▸ **TASK DIRECTIONS**
Starting at the line that contains "(Від 100 шт)", restate every line word for word through the end of the entries.

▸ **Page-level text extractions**
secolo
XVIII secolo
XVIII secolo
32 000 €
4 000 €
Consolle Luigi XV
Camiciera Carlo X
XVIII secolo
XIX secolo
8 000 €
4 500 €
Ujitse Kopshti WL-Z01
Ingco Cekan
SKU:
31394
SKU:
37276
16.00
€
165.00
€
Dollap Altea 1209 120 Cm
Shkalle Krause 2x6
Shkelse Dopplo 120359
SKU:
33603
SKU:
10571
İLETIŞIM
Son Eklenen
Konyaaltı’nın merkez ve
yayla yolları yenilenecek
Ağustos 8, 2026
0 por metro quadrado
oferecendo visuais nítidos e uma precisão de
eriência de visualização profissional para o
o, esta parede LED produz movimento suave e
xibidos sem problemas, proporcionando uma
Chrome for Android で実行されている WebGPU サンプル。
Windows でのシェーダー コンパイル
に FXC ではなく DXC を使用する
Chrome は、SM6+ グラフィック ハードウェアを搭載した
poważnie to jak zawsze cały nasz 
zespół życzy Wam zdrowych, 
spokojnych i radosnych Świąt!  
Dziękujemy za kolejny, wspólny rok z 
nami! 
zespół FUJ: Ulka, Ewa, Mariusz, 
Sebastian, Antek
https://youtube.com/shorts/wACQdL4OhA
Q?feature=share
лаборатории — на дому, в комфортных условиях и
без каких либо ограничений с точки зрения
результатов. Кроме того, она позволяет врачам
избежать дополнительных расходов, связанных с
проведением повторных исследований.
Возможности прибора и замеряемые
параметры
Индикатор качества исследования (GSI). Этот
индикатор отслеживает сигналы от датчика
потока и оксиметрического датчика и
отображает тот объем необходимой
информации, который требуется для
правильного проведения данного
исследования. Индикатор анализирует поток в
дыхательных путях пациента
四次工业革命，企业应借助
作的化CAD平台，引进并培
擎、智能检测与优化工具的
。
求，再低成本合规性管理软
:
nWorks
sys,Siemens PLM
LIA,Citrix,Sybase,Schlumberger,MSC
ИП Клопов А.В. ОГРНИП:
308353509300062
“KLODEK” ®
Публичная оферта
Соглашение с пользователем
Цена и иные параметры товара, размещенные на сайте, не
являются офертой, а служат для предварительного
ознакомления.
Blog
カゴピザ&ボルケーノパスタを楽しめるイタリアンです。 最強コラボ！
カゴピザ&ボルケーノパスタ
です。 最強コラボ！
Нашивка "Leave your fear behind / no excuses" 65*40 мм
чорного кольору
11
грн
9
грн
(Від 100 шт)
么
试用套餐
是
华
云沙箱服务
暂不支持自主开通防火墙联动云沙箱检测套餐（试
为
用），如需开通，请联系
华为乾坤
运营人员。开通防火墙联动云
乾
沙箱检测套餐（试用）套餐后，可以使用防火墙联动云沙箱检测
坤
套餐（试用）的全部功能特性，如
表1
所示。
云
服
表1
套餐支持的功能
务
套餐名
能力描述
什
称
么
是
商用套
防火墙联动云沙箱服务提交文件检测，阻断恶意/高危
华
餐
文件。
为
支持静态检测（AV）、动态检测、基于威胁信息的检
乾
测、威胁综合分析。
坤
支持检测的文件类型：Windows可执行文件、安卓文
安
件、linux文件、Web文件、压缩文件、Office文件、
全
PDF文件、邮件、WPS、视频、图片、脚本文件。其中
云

▸ **COMPLETED EXERCISE**
(Від 100 шт)
么
试用套餐
是
华
云沙箱服务
暂不支持自主开通防火墙联动云沙箱检测套餐（试
为
用），如需开通，请联系
华为乾坤
运营人员。开通防火墙联动云
乾
沙箱检测套餐（试用）套餐后，可以使用防火墙联动云沙箱检测
坤
套餐（试用）的全部功能特性，如
表1
所示。
云
服
表1
套餐支持的功能
务
套餐名
能力描述
什
称
么
是
商用套
防火墙联动云沙箱服务提交文件检测，阻断恶意/高危
华
餐
文件。
为
支持静态检测（AV）、动态检测、基于威胁信息的检
乾
测、威胁综合分析。
坤
支持检测的文件类型：Windows可执行文件、安卓文
安
件、linux文件、Web文件、压缩文件、Office文件、
全
PDF文件、邮件、WPS、视频、图片、脚本文件。其中
云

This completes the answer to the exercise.